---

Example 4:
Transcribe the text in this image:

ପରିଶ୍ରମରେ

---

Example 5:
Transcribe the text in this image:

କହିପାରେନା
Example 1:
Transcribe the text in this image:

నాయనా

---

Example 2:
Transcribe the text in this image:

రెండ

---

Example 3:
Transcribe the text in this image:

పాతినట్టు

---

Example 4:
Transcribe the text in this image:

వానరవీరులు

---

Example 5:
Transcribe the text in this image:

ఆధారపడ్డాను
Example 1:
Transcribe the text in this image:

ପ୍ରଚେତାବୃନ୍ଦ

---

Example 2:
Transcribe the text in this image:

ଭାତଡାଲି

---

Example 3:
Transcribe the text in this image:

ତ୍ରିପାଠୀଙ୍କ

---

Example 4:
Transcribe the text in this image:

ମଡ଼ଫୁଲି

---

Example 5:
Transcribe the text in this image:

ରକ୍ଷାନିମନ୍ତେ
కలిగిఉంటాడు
◇ ◇ ◇
Brief
In full and without alteration, output the listing.

Output of the exercise
---

Example 4:
Transcribe the text in this image:

ପରିଶ୍ରମରେ

---

Example 5:
Transcribe the text in this image:

କହିପାରେନା
Example 1:
Transcribe the text in this image:

నాయనా

---

Example 2:
Transcribe the text in this image:

రెండ

---

Example 3:
Transcribe the text in this image:

పాతినట్టు

---

Example 4:
Transcribe the text in this image:

వానరవీరులు

---

Example 5:
Transcribe the text in this image:

ఆధారపడ్డాను
Example 1:
Transcribe the text in this image:

ପ୍ରଚେତାବୃନ୍ଦ

---

Example 2:
Transcribe the text in this image:

ଭାତଡାଲି

---

Example 3:
Transcribe the text in this image:

ତ୍ରିପାଠୀଙ୍କ

---

Example 4:
Transcribe the text in this image:

ମଡ଼ଫୁଲି

---

Example 5:
Transcribe the text in this image:

ରକ୍ଷାନିମନ୍ତେ
కలిగిఉంటాడు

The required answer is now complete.